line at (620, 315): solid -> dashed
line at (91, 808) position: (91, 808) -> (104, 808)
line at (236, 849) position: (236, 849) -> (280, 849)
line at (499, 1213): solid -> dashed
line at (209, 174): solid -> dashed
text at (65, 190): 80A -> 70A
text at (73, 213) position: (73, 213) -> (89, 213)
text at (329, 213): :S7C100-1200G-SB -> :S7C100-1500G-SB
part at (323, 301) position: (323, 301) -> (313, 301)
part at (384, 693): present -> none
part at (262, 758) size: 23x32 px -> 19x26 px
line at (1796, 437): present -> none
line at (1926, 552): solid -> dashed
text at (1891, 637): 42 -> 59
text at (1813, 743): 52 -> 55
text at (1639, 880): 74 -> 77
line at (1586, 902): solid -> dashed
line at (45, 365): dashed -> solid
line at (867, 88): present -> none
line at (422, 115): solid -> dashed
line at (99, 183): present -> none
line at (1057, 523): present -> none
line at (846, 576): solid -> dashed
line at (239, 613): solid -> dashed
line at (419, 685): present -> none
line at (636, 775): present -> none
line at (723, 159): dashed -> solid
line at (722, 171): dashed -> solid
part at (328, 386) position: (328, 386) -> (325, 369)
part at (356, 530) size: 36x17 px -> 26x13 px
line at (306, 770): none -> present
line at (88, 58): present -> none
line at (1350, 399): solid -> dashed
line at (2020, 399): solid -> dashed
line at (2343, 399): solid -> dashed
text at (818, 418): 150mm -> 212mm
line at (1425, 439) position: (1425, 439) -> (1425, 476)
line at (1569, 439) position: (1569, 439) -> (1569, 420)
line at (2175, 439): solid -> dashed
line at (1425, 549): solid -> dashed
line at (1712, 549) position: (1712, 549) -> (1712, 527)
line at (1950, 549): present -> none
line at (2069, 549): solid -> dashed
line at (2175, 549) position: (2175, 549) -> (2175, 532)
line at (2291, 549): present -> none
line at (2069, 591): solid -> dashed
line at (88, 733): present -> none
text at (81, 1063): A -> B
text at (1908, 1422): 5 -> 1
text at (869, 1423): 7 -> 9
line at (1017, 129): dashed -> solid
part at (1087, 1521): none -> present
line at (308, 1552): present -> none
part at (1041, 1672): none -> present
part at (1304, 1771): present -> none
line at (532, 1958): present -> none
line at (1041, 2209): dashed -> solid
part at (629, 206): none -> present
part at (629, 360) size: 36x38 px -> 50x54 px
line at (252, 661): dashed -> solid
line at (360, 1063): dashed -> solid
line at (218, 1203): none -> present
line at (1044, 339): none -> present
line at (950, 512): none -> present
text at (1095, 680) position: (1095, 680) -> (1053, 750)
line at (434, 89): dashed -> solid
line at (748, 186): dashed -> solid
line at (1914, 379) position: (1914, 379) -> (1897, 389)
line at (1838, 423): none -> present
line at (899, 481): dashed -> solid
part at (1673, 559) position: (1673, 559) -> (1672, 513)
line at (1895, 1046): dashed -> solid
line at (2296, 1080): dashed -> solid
********
What you need to do: Copy out every line above without any change.

Solution:
line at (620, 315): solid -> dashed
line at (91, 808) position: (91, 808) -> (104, 808)
line at (236, 849) position: (236, 849) -> (280, 849)
line at (499, 1213): solid -> dashed
line at (209, 174): solid -> dashed
text at (65, 190): 80A -> 70A
text at (73, 213) position: (73, 213) -> (89, 213)
text at (329, 213): :S7C100-1200G-SB -> :S7C100-1500G-SB
part at (323, 301) position: (323, 301) -> (313, 301)
part at (384, 693): present -> none
part at (262, 758) size: 23x32 px -> 19x26 px
line at (1796, 437): present -> none
line at (1926, 552): solid -> dashed
text at (1891, 637): 42 -> 59
text at (1813, 743): 52 -> 55
text at (1639, 880): 74 -> 77
line at (1586, 902): solid -> dashed
line at (45, 365): dashed -> solid
line at (867, 88): present -> none
line at (422, 115): solid -> dashed
line at (99, 183): present -> none
line at (1057, 523): present -> none
line at (846, 576): solid -> dashed
line at (239, 613): solid -> dashed
line at (419, 685): present -> none
line at (636, 775): present -> none
line at (723, 159): dashed -> solid
line at (722, 171): dashed -> solid
part at (328, 386) position: (328, 386) -> (325, 369)
part at (356, 530) size: 36x17 px -> 26x13 px
line at (306, 770): none -> present
line at (88, 58): present -> none
line at (1350, 399): solid -> dashed
line at (2020, 399): solid -> dashed
line at (2343, 399): solid -> dashed
text at (818, 418): 150mm -> 212mm
line at (1425, 439) position: (1425, 439) -> (1425, 476)
line at (1569, 439) position: (1569, 439) -> (1569, 420)
line at (2175, 439): solid -> dashed
line at (1425, 549): solid -> dashed
line at (1712, 549) position: (1712, 549) -> (1712, 527)
line at (1950, 549): present -> none
line at (2069, 549): solid -> dashed
line at (2175, 549) position: (2175, 549) -> (2175, 532)
line at (2291, 549): present -> none
line at (2069, 591): solid -> dashed
line at (88, 733): present -> none
text at (81, 1063): A -> B
text at (1908, 1422): 5 -> 1
text at (869, 1423): 7 -> 9
line at (1017, 129): dashed -> solid
part at (1087, 1521): none -> present
line at (308, 1552): present -> none
part at (1041, 1672): none -> present
part at (1304, 1771): present -> none
line at (532, 1958): present -> none
line at (1041, 2209): dashed -> solid
part at (629, 206): none -> present
part at (629, 360) size: 36x38 px -> 50x54 px
line at (252, 661): dashed -> solid
line at (360, 1063): dashed -> solid
line at (218, 1203): none -> present
line at (1044, 339): none -> present
line at (950, 512): none -> present
text at (1095, 680) position: (1095, 680) -> (1053, 750)
line at (434, 89): dashed -> solid
line at (748, 186): dashed -> solid
line at (1914, 379) position: (1914, 379) -> (1897, 389)
line at (1838, 423): none -> present
line at (899, 481): dashed -> solid
part at (1673, 559) position: (1673, 559) -> (1672, 513)
line at (1895, 1046): dashed -> solid
line at (2296, 1080): dashed -> solid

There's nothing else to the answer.